Le deuxième axe porte sur les conditions matérielles, politiques et juridiques de la dépossession territoriale et sur les diverses modalités de la réponse amérindienne. La dépossession résulte d’abord du choc de deux logiques territoriales opposées : celle des Autochtones, qui sera progressivement marginalisée, et celle des colons et des entrepreneurs eurocanadiens, qui s’imposera comme la logique dominante, surtout à partir du XIXe siècle. Si elle résulte de nouvelles réalités économiques, la marginalisation territoriale des Autochtones témoigne aussi de l’émergence et de l’affirmation d’un nouvel État colonial. Au plan politique et juridique, la dépossession territoriale des Amérindiens se réalise en effet dans le cadre de la constitution d’une nouvelle souveraineté sur le territoire, celle des Britanniques, dont le Canada moderne est l’héritier.

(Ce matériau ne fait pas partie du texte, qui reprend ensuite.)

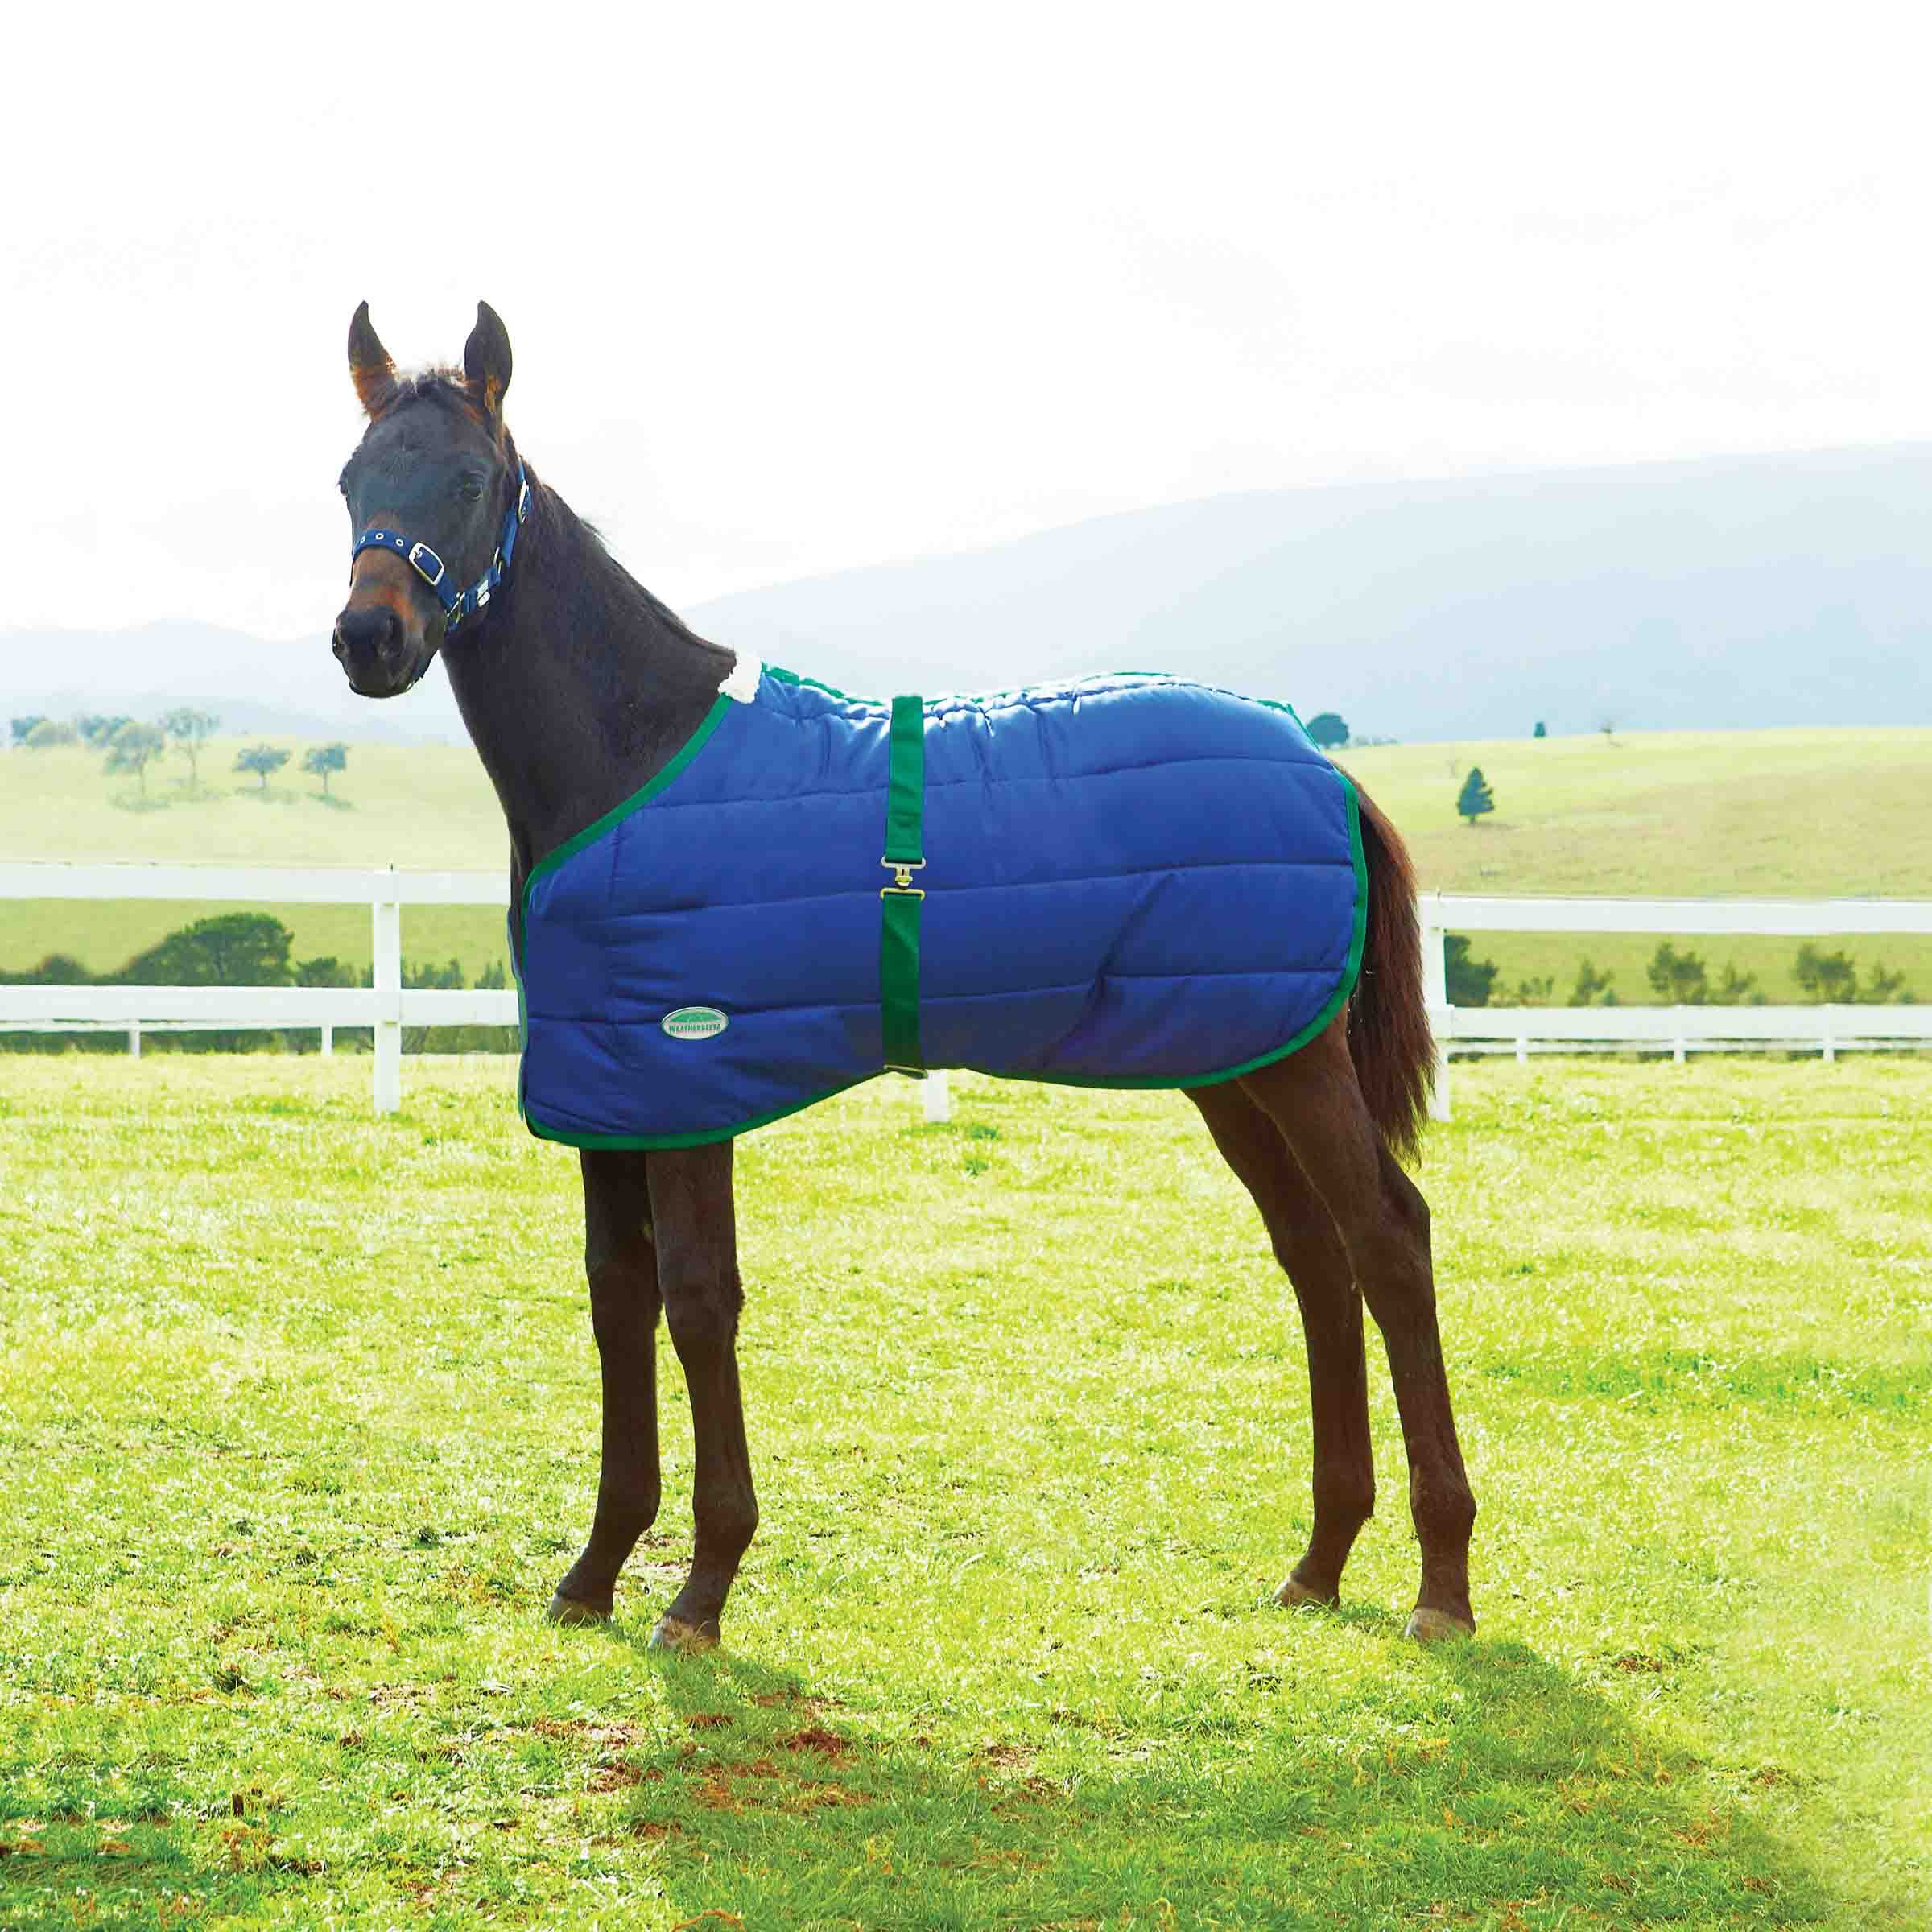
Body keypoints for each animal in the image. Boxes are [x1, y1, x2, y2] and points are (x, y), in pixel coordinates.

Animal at [330, 301, 1478, 1651]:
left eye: (468, 480)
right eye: (350, 479)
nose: (369, 640)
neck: (636, 757)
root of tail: (1323, 764)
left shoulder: (688, 1087)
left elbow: (698, 1301)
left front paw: (703, 1589)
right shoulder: (610, 1099)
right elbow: (619, 1303)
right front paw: (597, 1570)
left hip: (1295, 1067)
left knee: (1389, 1241)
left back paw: (1443, 1586)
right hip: (1234, 1062)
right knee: (1317, 1258)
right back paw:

Cette souveraineté s’érige face à une autre — celle des Premières Nations — qu’elle doit supplanter, processus qui passe par le contrôle du territoire et la constitution d’une nouvelle légitimité juridico-politique.
Nous entendons, dans le cadre de cette Chaire, étudier le contexte idéologique et juridico-politique dans lequel se réalise la dépossession territoriale des Autochtones, pour voir comment elle est légitimée par les autorités coloniales et canadiennes. À travers ce deuxième axe de recherche, il s’agit notamment d’interroger le modèle britannique traditionnel, celui du processus de dépossession territoriale par voie de traités. Même si, à partir de 1760, le centre et l’est du Canada appartiennent au même grand empire colonial, la politique adoptée à l’égard des terres autochtones y suit toutefois des parcours dissemblables, la voie « classique » d’acquisition des terres par traités n’étant mise en œuvre que dans une colonie, le Haut-Canada, alors qu’ailleurs les autorités britanniques procèdent sans chercher à obtenir au préalable l’assentiment des Autochtones.
Le questionnement sur la manière dont les acteurs britanniques et eurocanadiens de cette époque ont rationalisé le processus de dépossession ne peut être dissocié d’une étude des rationalisations amérindiennes. La confrontation des logiques territoriales sur le terrain se combine à un affrontement entre des rationalisations juridiques souvent divergentes. Mais si les « forces de l’histoire » jouent contre eux, les Amérindiens n’assistent pas passivement au processus qui conduit à leur confinement progressif dans les réserves : ils protestent, revendiquent, cherchent à faire valoir leurs droits, invoquant leur occupation ancestrale des lieux, des promesses faites par les Britanniques, des traités, la Proclamation royale ou encore la tradition d’alliance avec les Européens. Sans banaliser les impacts de la dépossession, l’analyse des rationalisations des Autochtones permet de leur redonner un rôle d’acteurs historiques et de mettre en valeur leurs propres conceptions de leurs droits et des rapports qui les unissaient aux puissances coloniales venues s’établir en Amérique du Nord. Ce deuxième axe de recherche ouvre aussi la voie à des comparaisons intéressantes à l’intérieur même du Canada, avec la Colombie-Britannique, où les traités de cession furent l’exception. Des parallèles sont aussi possibles avec d’autres lieux de l’empire britannique, où la question territoriale se pose dans des termes similaires, comme l’Australie, où les peuples aborigènes ont été dépossédés sans que l’État colonial ne conclue de traités.